Generally, how do you know when you advance the initial to much?
answer; When the engine detonates under load.
Here's my 2cents;
Your "initial timing" needs to satisfy idle requirements and that is all.
Your Power timing is just that. From stall to about 3600rpm, your centrifugal timing has to satisfy the first rule; give it as much timing as she wants at WOT, until it detonates then subtract 2 or 3 degrees for a safety margin.
Now; by these two, your timing is correct under exactly two conditions; namely idle, and WOT.
Under the thousands to millions of other conditions your engine could be operating under,at any one time, all other timing is wrong; dead wrong.
That is where the vacuum advance comes in. It tries to bridge the gap.
Here is a test; rev your engine up in Neutral to about 2000rpm and set it on a fast idle step. Now reach in and start advancing the timing, and simultaneously readjusting the rpm to maintain the 2000 rpm. Just keep cranking and readjusting to 2000. When the rpm fails to increase with more timing, stop. Now read the timing. I bet you find a number over 50*. maybe over 55*. Maybe approaching 60*. Back the D up, and flip the engine back to idle.
So what did you discover? I'll tell you: under no load conditions at 2000 rpm, your engine likes way more timing than you imagined, am I right?
But if you had tried to drive it like that, it would not have taken much throttle to begin the death-rattle of detonation.
Between stall and about 3600rpm, your engine is very load sensitive. After 3600 not so much. So from stall to 3600, you the tuner have to satisfy the engines timing requirements for not just WOT, but the thousands of other in-between throttle and load settings.
Just reaching in and cranking the D to some arbitrary number that somehow satisfies your azzdyno is an exercise in foolishness.
What is the purpose of changing ignition timing?
Answer; to cause peak cylinder pressure to occur at a specific time (measured in crankshaft degrees), that provides the optimum energy transfer from the hot expanding gasses to the spinning crankshaft throws. Your optimum window is very small.
It takes time for the pressure to build , in the chamber, and as the rpm rises there is less and less time to get it done, so we have to start the fire ever sooner. Until somewhere between about 3200 and 3600 where this phenomenon stabilizes, and no more advance is required. This is under full load and full power.
But when NOT under full load NOR under full power the parameters change.
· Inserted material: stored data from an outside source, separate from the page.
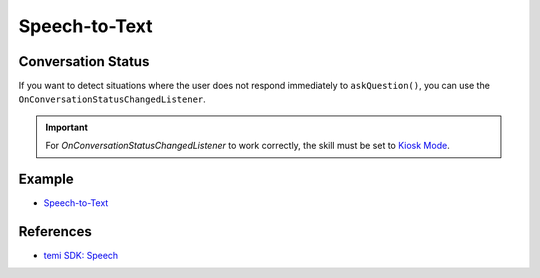 Speech-to-Text
==============

Conversation Status
-------------------
If you want to detect situations where the user does not respond immediately to ``askQuestion()``, you can use the ``OnConversationStatusChangedListener``.

.. Important::
  For `OnConversationStatusChangedListener` to work correctly, the skill must be set to `Kiosk Mode <https://github.com/robotemi/sdk/wiki/Kiosk-Mode>`_.


Example
-------
- `Speech-to-Text <https://github.com/hapi-robo/temi-guide/tree/master/examples/speech-to-text>`_


References
----------
- `temi SDK: Speech <https://github.com/robotemi/sdk/wiki/Speech>`_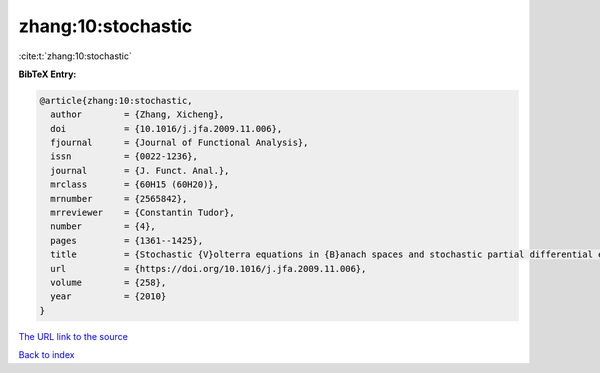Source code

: zhang:10:stochastic
===================

:cite:t:`zhang:10:stochastic`

**BibTeX Entry:**

.. code-block:: bibtex

   @article{zhang:10:stochastic,
     author        = {Zhang, Xicheng},
     doi           = {10.1016/j.jfa.2009.11.006},
     fjournal      = {Journal of Functional Analysis},
     issn          = {0022-1236},
     journal       = {J. Funct. Anal.},
     mrclass       = {60H15 (60H20)},
     mrnumber      = {2565842},
     mrreviewer    = {Constantin Tudor},
     number        = {4},
     pages         = {1361--1425},
     title         = {Stochastic {V}olterra equations in {B}anach spaces and stochastic partial differential equation},
     url           = {https://doi.org/10.1016/j.jfa.2009.11.006},
     volume        = {258},
     year          = {2010}
   }

`The URL link to the source <https://doi.org/10.1016/j.jfa.2009.11.006>`__


`Back to index <../By-Cite-Keys.html>`__
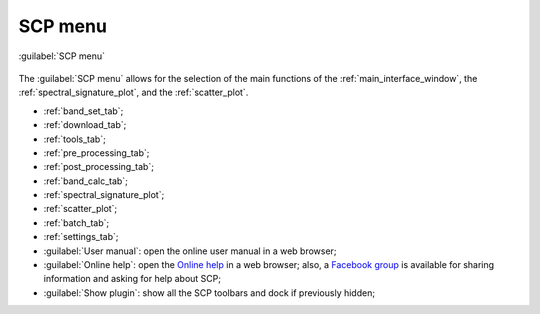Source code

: .. _SCP_menu:

******************************
SCP menu
******************************

.. |br| raw:: html

 <br />
	
.. |band_set| image:: _static/semiautomaticclassificationplugin_bandset_tool.png
	:width: 20pt

.. |download| image:: _static/semiautomaticclassificationplugin_download_arrow.png
	:width: 20pt
	
.. |sign_plot| image:: _static/semiautomaticclassificationplugin_sign_tool.png
	:width: 20pt

.. |scatter_plot| image:: _static/semiautomaticclassificationplugin_scatter_tool.png
	:width: 20pt

.. |tools| image:: _static/semiautomaticclassificationplugin_roi_tool.png
	:width: 20pt
	
.. |preprocessing| image:: _static/semiautomaticclassificationplugin_class_tool.png
	:width: 20pt
	
.. |postprocessing| image:: _static/semiautomaticclassificationplugin_post_process.png
	:width: 20pt
			
.. |bandcalc| image:: _static/semiautomaticclassificationplugin_bandcalc_tool.png
	:width: 20pt
		
.. |settings| image:: _static/semiautomaticclassificationplugin_settings_tool.png
	:width: 20pt
		
.. |batch_tool| image:: _static/semiautomaticclassificationplugin_batch.png
	:width: 20pt
	
.. |guide| image:: _static/guide.png
	:width: 20pt
				
.. |help| image:: _static/help.png
	:width: 20pt
	
.. |docks| image:: _static/semiautomaticclassificationplugin_docks.png
	:width: 20pt
	 
.. figure:: _static/SCP_menu.jpg
	:align: center
	
	:guilabel:`SCP menu`
		
The :guilabel:`SCP menu` allows for the selection of the main functions of the :ref:`main_interface_window`, the :ref:`spectral_signature_plot`, and the :ref:`scatter_plot`.

* |band_set| :ref:`band_set_tab`;
* |download| :ref:`download_tab`;
* |tools| :ref:`tools_tab`;
* |preprocessing| :ref:`pre_processing_tab`;
* |postprocessing| :ref:`post_processing_tab`;
* |bandcalc| :ref:`band_calc_tab`;
* |sign_plot| :ref:`spectral_signature_plot`;
* |scatter_plot| :ref:`scatter_plot`;
* |batch_tool| :ref:`batch_tab`;
* |settings| :ref:`settings_tab`;
* |guide| :guilabel:`User manual`: open the online user manual in a web browser;
* |help| :guilabel:`Online help`: open the `Online help <https://fromgistors.blogspot.com/p/online-help.html>`_ in a web browser; also, a `Facebook group <https://www.facebook.com/groups/SemiAutomaticClassificationPlugin/>`_ is available for sharing information and asking for help about SCP;
* |docks| :guilabel:`Show plugin`: show all the SCP toolbars and dock if previously hidden;

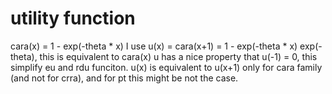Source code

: * utility function
  cara(x) = 1 - exp(-theta * x)
  I use u(x) = cara(x+1) = 1 - exp(-theta * x) exp(-theta), this is equivalent to cara(x)
  u has a nice property that u(-1) = 0, this simplify eu and rdu funciton. u(x) is equivalent to 
  u(x+1) only for cara family (and not for crra), and for pt this might be not the case.

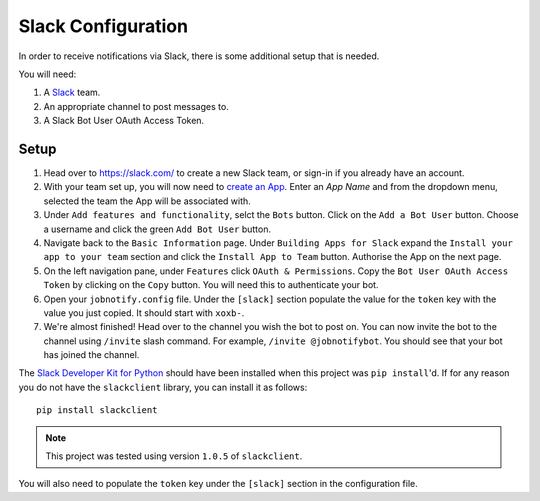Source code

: ####################
Slack Configuration
####################

In order to receive notifications via Slack, there is some additional setup
that is needed.

You will need:

#. A `Slack`_ team.
#. An appropriate channel to post messages to.
#. A Slack Bot User OAuth Access Token.

Setup
======
#. Head over to https://slack.com/ to create a new Slack team, or sign-in if you
   already have an account.
#. With your team set up, you will now need to `create an App`_. Enter an
   `App Name` and from the dropdown menu, selected the team the App will be
   associated with.
#. Under ``Add features and functionality``, selct the ``Bots`` button. Click
   on the ``Add a Bot User`` button. Choose a username and click the green
   ``Add Bot User`` button.
#. Navigate back to the ``Basic Information`` page. Under ``Building Apps for
   Slack`` expand the ``Install your app to your team`` section and click the
   ``Install App to Team`` button. Authorise the App on the next page.
#. On the left navigation pane, under ``Features`` click ``OAuth & Permissions``.
   Copy the ``Bot User OAuth Access Token`` by clicking on the ``Copy`` button.
   You will need this to authenticate your bot.
#. Open your ``jobnotify.config`` file. Under the ``[slack]`` section populate
   the value for the ``token`` key with the value you just copied. It should
   start with ``xoxb-``.
#. We're almost finished! Head over to the channel you wish the bot to post on.
   You can now invite the bot to the channel using ``/invite`` slash command.
   For example, ``/invite @jobnotifybot``. You should see that your bot has
   joined the channel.


The `Slack Developer Kit for Python`_ should have been installed when this
project was ``pip install``'d. If for any reason you do not have the
``slackclient`` library, you can install it as follows::

    pip install slackclient

.. note:: This project was tested using version ``1.0.5`` of ``slackclient``.


You will also need to populate the ``token`` key under the ``[slack]`` section
in the configuration file.


.. _Slack Developer Kit for Python: https://github.com/slackapi/python-slackclient
.. _Slack API: https://api.slack.com/
.. _Slack: https://slack.com/
.. _Slack Bot Users: https://api.slack.com/bot-users
.. _create an App: https://api.slack.com/apps?new_app=1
For instance; at idle, very few oxygen molecules actually find their way into the chambers when the intake valve is open. And of course, when they get into the chambers, they tend to space themselves apart to fill the entire cylinder. And the gas is not that crazy about it but in the best of situations it too spreads out. Now, as the piston comes up, it squeezes all those molecules ever closer together, but at idle, there are so few of them that it takes a long time for them to all find each other. And so sometimes, if you don't start the fire soon enough, some of those gas molecules often the biggest clumps,never do find oxygen to react with, and they go right out the tailpipe. Or maybe they finally find oxygen in the exhaust system, and burn there.So now you know why your engine likes so much advance at idle.
Your job, as a tuner, is to make it easier for the gas and the oxygen to find each other once in the cylinder.Well once the engine is built, you are sorta stuck with what you have.
If you have a carburator, you run into another road block which is the transfer-slot exposure underneath the primary throttle blades. That exposure has to be set over a very narrow range to baseline your idle fuel delivery, and your tip-in response. If you set the idle timing too far advanced, then to keep the rpm down, you have to reduce the throttle opening, which destroys the transfer slot fuel delivery. You can compensate for that somewhat with the mixture screws, and so you can make it idle. But now with the transfers drying up, you get tip-in issues and hesitations, sags or outright bogs. So you blame it on the accelerator pump, or worse the mainjet and spend unnecessary time working thru those systems, cuz all the engine wants is a tad more transfer slot fuel. But some guys get stuck thinking they have to have racecar timing on their street cars and so end up tuning for 20 to even 30 degrees of idle timing, (if they are tuning with a vacuum gauge). Don't be one of those guys. After the Transfer synchronization is set,your engine doesn't care about idle timing. Don't waste time looking for in the 20s when 12* is lots. Or 10 or 14 or whatever it ends up being to satisfy the Transfer slot exposure and a reasonable idle speed.
After that the mechanical timing is set for WOT conditions between stall and 3600.
And then the V-can does the rest. And very often, the Power Timing has to be sacrificed to satisfy the Part throttle timing.
Your azzdyno will never feel the difference of 2 or 3 degrees short of perfect power timing below 3600rpm, so don't waist an entire summer looking for it.